Senators Leveling the Playground 2.0that they have introduced last April, will strengthen U.S. trade remedy laws and ensure they remain effective tools to fight unfair trade practices and protect U.S. workers. The senators’ legislation would establish the new concept of “successive investigations” to improve the effectiveness of the US trade remedy system against repeat offenders and serial cheaters, helping to level the playing field for American workers.
The full letter is available here or below.
Dear Secretary Raimondo:
We are writing to encourage you to accept the petition recently filed by a minority and woman-owned business regarding imported solar cells and modules bypassing existing anti-dumping and countervailing duty (AD/CVD) orders on cells and Chinese solar modules. A strong commitment to American manufacturing must be coupled with proper trade enforcement so that investments in American production, workers, and innovation are not undermined by unfair trade practices. That is why the Department of Commerce must fully and fairly investigate these allegations of unlawful and unfair circumvention of our trade remedy laws.
In trade remedy cases, the length of time – an average of 14 months from first filing to redress – makes it clear that justice delayed is justice denied. Yet even timely justice can be thwarted by circumvention, which has been a consistent strategy of anti-competitive global players seeking to evade the demands imposed by US law.

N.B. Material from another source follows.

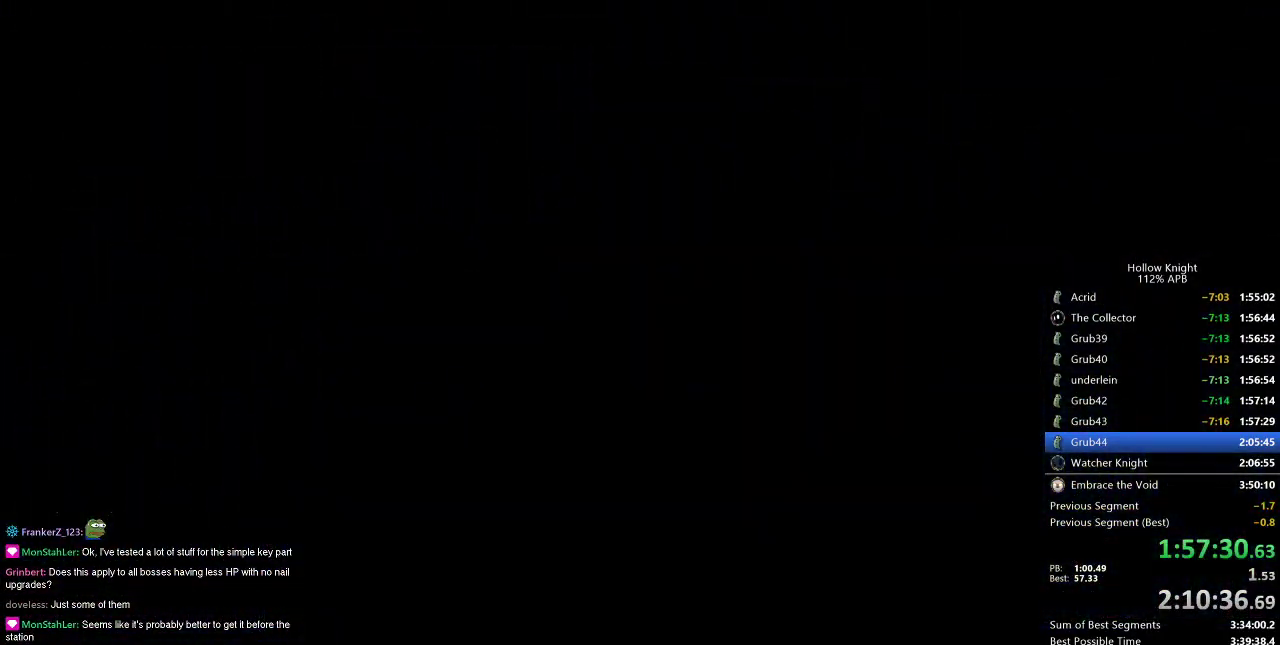
{"keys": ["left"], "events": []}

Therefore, once the International Trade Commission (ITC) finds that there is evidence of unfair trade, the Department of Commerce must ensure that the ITC’s decision stands. Where duties have been imposed on specific products from specific countries, unfairly traded imports should not be able to escape our AD/CVD orders through other third countries. In 1988, Congress gave the Commerce Department anti-circumvention authority to ensure that aggrieved domestic industries get full relief from trade remedy laws and not just half the bread.

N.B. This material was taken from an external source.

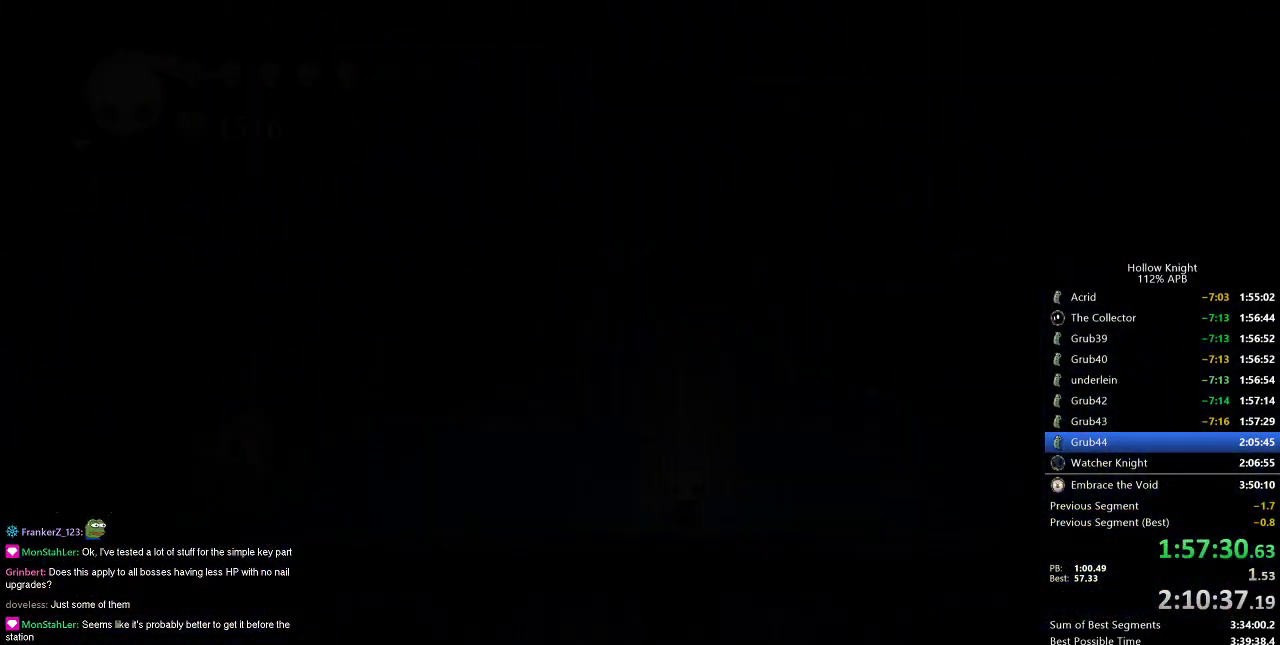
{"keys": ["left"], "events": []}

In this case, a US manufacturer alleges that after the imposition of AD/CVD orders against Chinese-made solar cells and modules, Chinese companies established new operations in Malaysia, Thailand, Vietnam and Cambodia to evade US trade remedy law restrictions and maintain control over the global solar supply chain. According to our understanding, these operations use raw materials, labor, capital investment and research and development from China. Traveling to a third country to assemble a product with inputs from the country subject to the original anti-dumping/countervailing duty order is a circumvention of the manuals. As you know, if legitimate claims of circumvention are not addressed, entire national industries and thousands of American manufacturing jobs are at risk.
Strict enforcement of our trade laws to level the playing field on which American businesses and workers can compete lays the foundation for rebuilding a strong solar industrial base in the United States. Thank you for your attention to our request and for your diligence in this circumvention investigation.